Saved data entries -
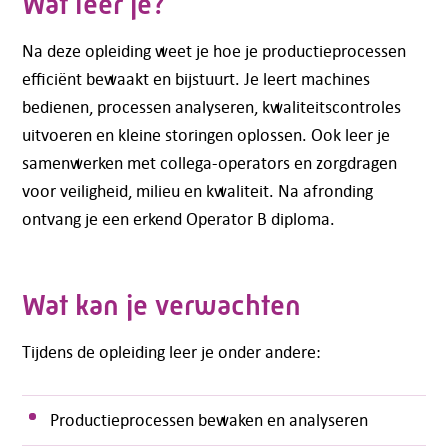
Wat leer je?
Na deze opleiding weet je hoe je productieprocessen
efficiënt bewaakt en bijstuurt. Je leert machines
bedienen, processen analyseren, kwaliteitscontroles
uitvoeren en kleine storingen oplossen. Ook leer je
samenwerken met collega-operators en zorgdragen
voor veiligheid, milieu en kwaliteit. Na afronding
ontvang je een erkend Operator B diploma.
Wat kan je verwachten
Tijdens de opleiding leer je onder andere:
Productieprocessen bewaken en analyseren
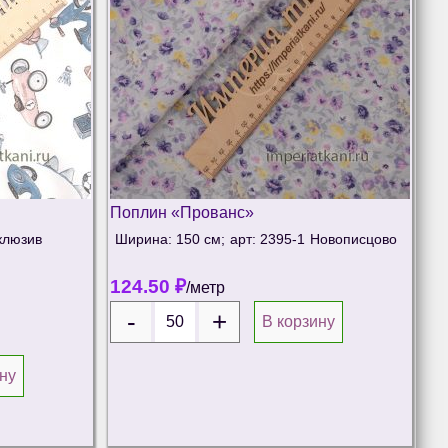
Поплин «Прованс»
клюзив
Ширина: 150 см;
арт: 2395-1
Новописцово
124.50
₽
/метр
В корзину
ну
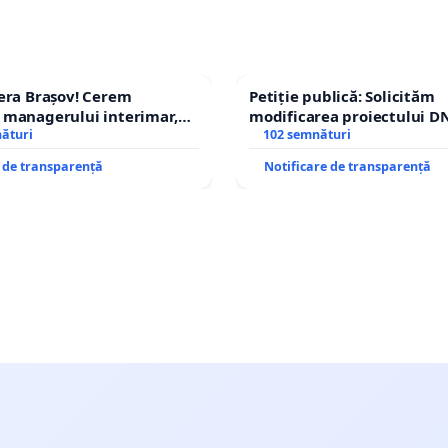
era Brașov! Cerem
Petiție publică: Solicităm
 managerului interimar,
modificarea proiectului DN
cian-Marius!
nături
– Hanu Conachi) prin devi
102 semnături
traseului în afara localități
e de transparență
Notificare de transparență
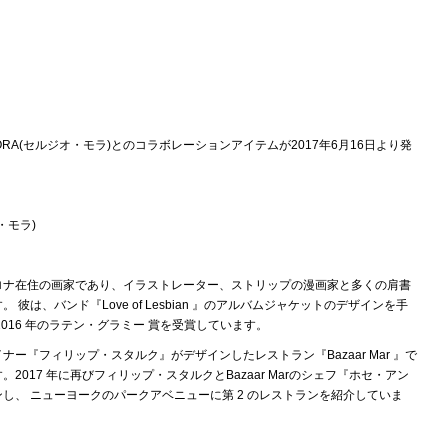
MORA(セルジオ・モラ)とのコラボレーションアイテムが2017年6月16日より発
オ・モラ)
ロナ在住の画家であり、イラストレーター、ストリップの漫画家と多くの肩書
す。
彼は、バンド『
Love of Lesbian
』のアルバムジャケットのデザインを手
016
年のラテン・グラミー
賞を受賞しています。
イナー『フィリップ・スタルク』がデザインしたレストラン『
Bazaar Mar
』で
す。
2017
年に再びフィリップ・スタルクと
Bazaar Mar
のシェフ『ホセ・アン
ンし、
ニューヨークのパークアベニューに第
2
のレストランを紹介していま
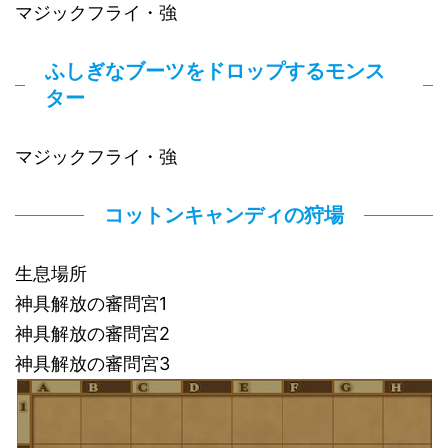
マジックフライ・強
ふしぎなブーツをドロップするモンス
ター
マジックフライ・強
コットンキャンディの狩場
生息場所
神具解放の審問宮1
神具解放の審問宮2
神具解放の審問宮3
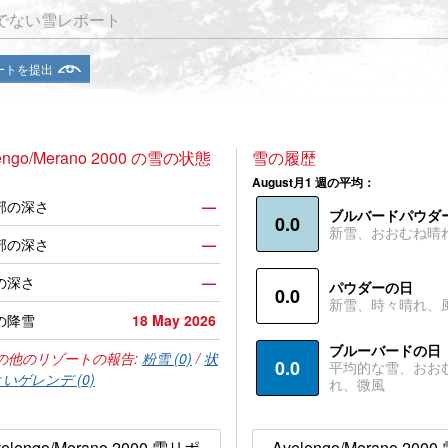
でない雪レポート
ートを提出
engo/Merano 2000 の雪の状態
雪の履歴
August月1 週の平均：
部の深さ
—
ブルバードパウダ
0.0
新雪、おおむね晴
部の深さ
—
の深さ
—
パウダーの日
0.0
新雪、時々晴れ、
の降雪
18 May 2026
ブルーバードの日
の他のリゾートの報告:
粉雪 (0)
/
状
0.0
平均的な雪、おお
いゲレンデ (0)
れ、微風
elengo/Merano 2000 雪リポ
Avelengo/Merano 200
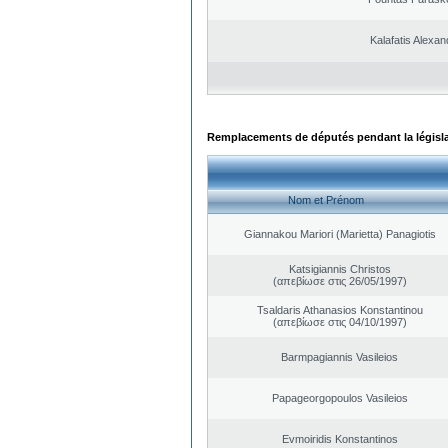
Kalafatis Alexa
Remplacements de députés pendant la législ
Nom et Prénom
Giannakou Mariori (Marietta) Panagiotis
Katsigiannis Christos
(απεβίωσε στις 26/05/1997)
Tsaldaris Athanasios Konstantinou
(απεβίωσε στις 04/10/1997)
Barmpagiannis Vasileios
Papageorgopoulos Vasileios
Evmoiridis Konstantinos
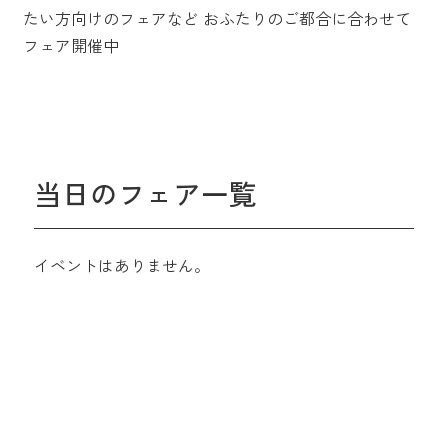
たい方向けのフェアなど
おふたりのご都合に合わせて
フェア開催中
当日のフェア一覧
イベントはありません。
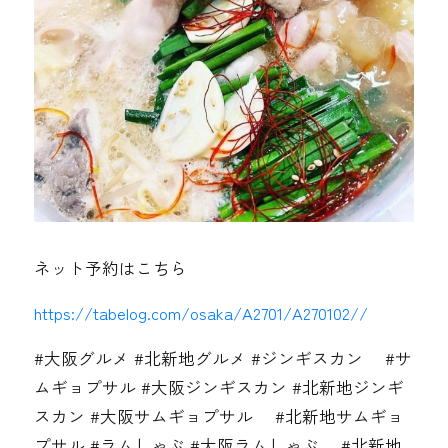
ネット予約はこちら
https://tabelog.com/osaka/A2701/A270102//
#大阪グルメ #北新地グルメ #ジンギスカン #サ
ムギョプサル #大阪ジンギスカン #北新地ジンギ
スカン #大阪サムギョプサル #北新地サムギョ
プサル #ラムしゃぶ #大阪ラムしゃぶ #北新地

TASK BRIEF -
Transcribe the records in full and exactly. Pictures stay out.

EXERCISE OUTPUT -
Wat leer je?
Na deze opleiding weet je hoe je productieprocessen
efficiënt bewaakt en bijstuurt. Je leert machines
bedienen, processen analyseren, kwaliteitscontroles
uitvoeren en kleine storingen oplossen. Ook leer je
samenwerken met collega-operators en zorgdragen
voor veiligheid, milieu en kwaliteit. Na afronding
ontvang je een erkend Operator B diploma.
Wat kan je verwachten
Tijdens de opleiding leer je onder andere:
Productieprocessen bewaken en analyseren
Поплин «Прованс»
клюзив
Ширина: 150 см;
арт: 2395-1
Новописцово
124.50
₽
/метр
В корзину
ну
era Brașov! Cerem
Petiție publică: Solicităm
 managerului interimar,
modificarea proiectului DN
cian-Marius!
nături
– Hanu Conachi) prin devi
102 semnături
traseului în afara localități
e de transparență
Notificare de transparență
MORA(セルジオ・モラ)とのコラボレーションアイテムが2017年6月16日より発
オ・モラ)
ロナ在住の画家であり、イラストレーター、ストリップの漫画家と多くの肩書
す。
彼は、バンド『
Love of Lesbian
』のアルバムジャケットのデザインを手
016
年のラテン・グラミー
賞を受賞しています。
イナー『フィリップ・スタルク』がデザインしたレストラン『
Bazaar Mar
』で
す。
2017
年に再びフィリップ・スタルクと
Bazaar Mar
のシェフ『ホセ・アン
ンし、
ニューヨークのパークアベニューに第
2
のレストランを紹介していま
マジックフライ・強
ふしぎなブーツをドロップするモンス
ター
マジックフライ・強
コットンキャンディの狩場
生息場所
神具解放の審問宮1
神具解放の審問宮2
神具解放の審問宮3
でない雪レポート
ートを提出
engo/Merano 2000 の雪の状態
雪の履歴
August月1 週の平均：
部の深さ
—
ブルバードパウダ
0.0
新雪、おおむね晴
部の深さ
—
の深さ
—
パウダーの日
0.0
新雪、時々晴れ、
の降雪
18 May 2026
ブルーバードの日
の他のリゾートの報告:
粉雪 (0)
/
状
0.0
平均的な雪、おお
いゲレンデ (0)
れ、微風
elengo/Merano 2000 雪リポ
Avelengo/Merano 200
Kalafatis Alexa
Remplacements de députés pendant la législ
Nom et Prénom
Giannakou Mariori (Marietta) Panagiotis
Katsigiannis Christos
(απεβίωσε στις 26/05/1997)
Tsaldaris Athanasios Konstantinou
(απεβίωσε στις 04/10/1997)
Barmpagiannis Vasileios
Papageorgopoulos Vasileios
Evmoiridis Konstantinos
たい方向けのフェアなど
おふたりのご都合に合わせて
フェア開催中
当日のフェア一覧
イベントはありません。
ネット予約はこちら
https://tabelog.com/osaka/A2701/A270102//
#大阪グルメ #北新地グルメ #ジンギスカン #サ
ムギョプサル #大阪ジンギスカン #北新地ジンギ
スカン #大阪サムギョプサル #北新地サムギョ
プサル #ラムしゃぶ #大阪ラムしゃぶ #北新地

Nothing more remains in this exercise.